**What is expected**
The lines to copy run from the one containing "integrity of the" to the very end of the records; give them exactly, and only them, without pictures.

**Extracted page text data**
------------------------------------------------------------

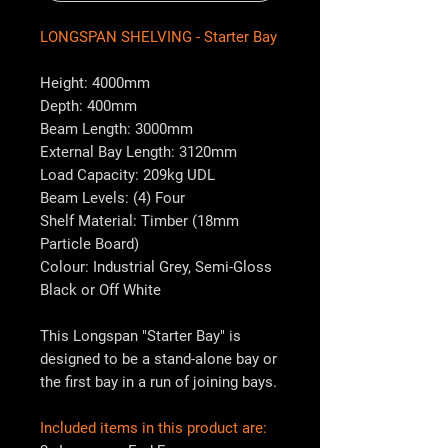
LONGSPAN SHELVING - Starter Bay
Height: 4000mm
Depth: 400mm
Beam Length: 3000mm
External Bay Length: 3120mm
Load Capacity: 209kg UDL
Beam Levels: (4) Four
Shelf Material: Timber (18mm
Particle Board)
Colour: Industrial Grey, Semi-Gloss
Black or Off White
This Longspan "Starter Bay" is
designed to be a stand-alone bay or
the first bay in a run of joining bays.
Included items in this product are:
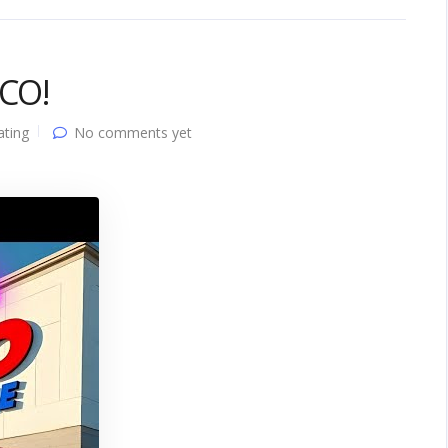
TCO!
ating
No comments yet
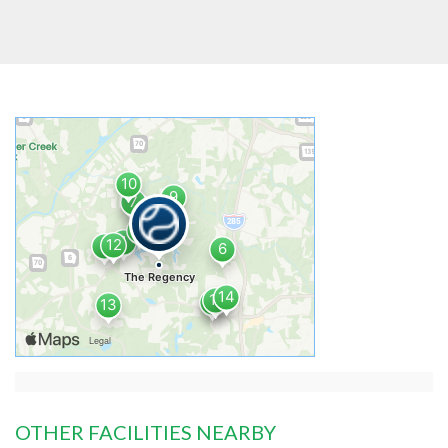
OTHER FACILITIES NEARBY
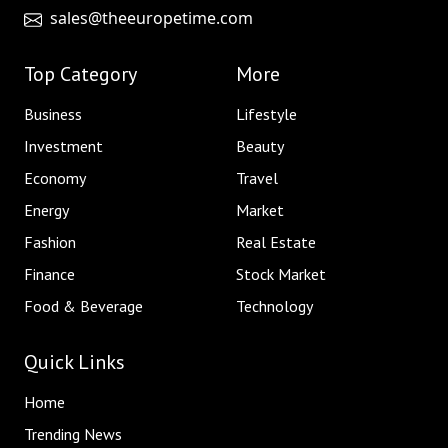
sales@theeuropetime.com
Top Category
More
Business
Lifestyle
Investment
Beauty
Economy
Travel
Energy
Market
Fashion
Real Estate
Finance
Stock Market
Food & Beverage
Technology
Quick Links
Home
Trending News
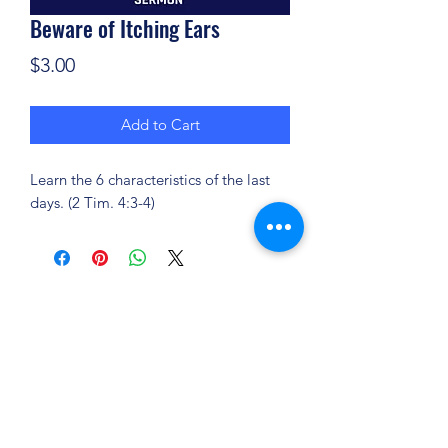
Beware of Itching Ears
Price
$3.00
Add to Cart
Learn the 6 characteristics of the last
days. (2 Tim. 4:3-4)
(904) 281-1411
7018 A C Skinner Pkwy, Jacksonville, FL 32256,
USA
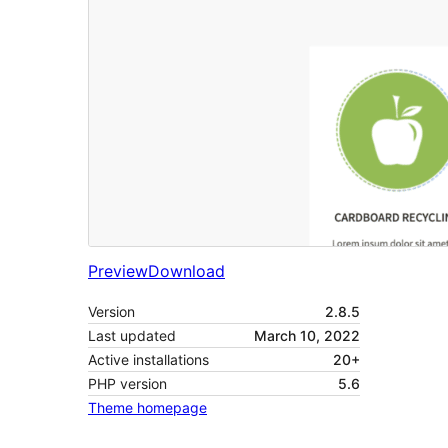
Preview
Download
Version
2.8.5
Last updated
March 10, 2022
Active installations
20+
PHP version
5.6
Theme homepage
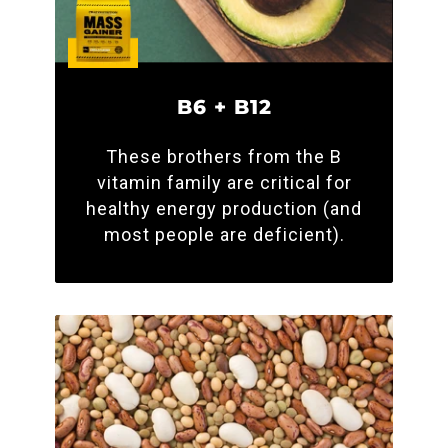
B6 + B12
These brothers from the B
vitamin family are critical for
healthy energy production (and
most people are deficient).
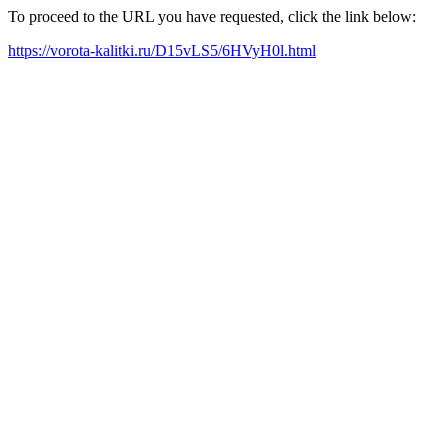
To proceed to the URL you have requested, click the link below:
https://vorota-kalitki.ru/D15vLS5/6HVyH0l.html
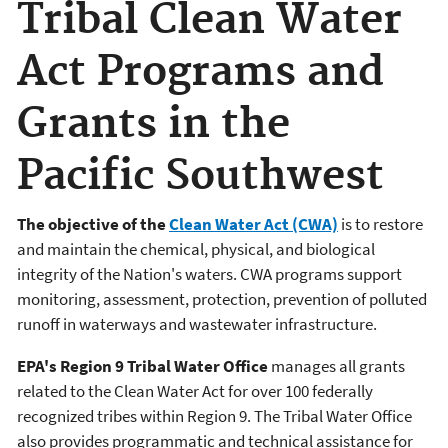
Tribal Clean Water
Act Programs and
Grants in the
Pacific Southwest
The objective of the
Clean Water Act (CWA)
is to restore
and maintain the chemical, physical, and biological
integrity of the Nation's waters. CWA programs support
monitoring, assessment, protection, prevention of polluted
runoff in waterways and wastewater infrastructure.
EPA's Region 9 Tribal Water Office
manages all grants
related to the Clean Water Act for over 100 federally
recognized tribes within Region 9. The Tribal Water Office
also provides programmatic and technical assistance for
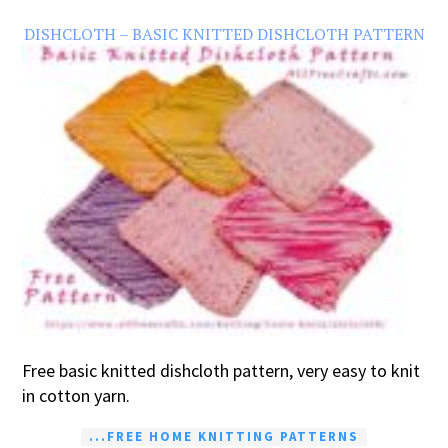
DISHCLOTH – BASIC KNITTED DISHCLOTH PATTERN
Free basic knitted dishcloth pattern, very easy to knit
in cotton yarn.
...FREE HOME KNITTING PATTERNS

------------------------------------------------------------

**The answer**
integrity of the Nation's waters. CWA programs support
monitoring, assessment, protection, prevention of polluted
runoff in waterways and wastewater infrastructure.
EPA's Region 9 Tribal Water Office
manages all grants
related to the Clean Water Act for over 100 federally
recognized tribes within Region 9. The Tribal Water Office
also provides programmatic and technical assistance for
DISHCLOTH – BASIC KNITTED DISHCLOTH PATTERN
Free basic knitted dishcloth pattern, very easy to knit
in cotton yarn.
...FREE HOME KNITTING PATTERNS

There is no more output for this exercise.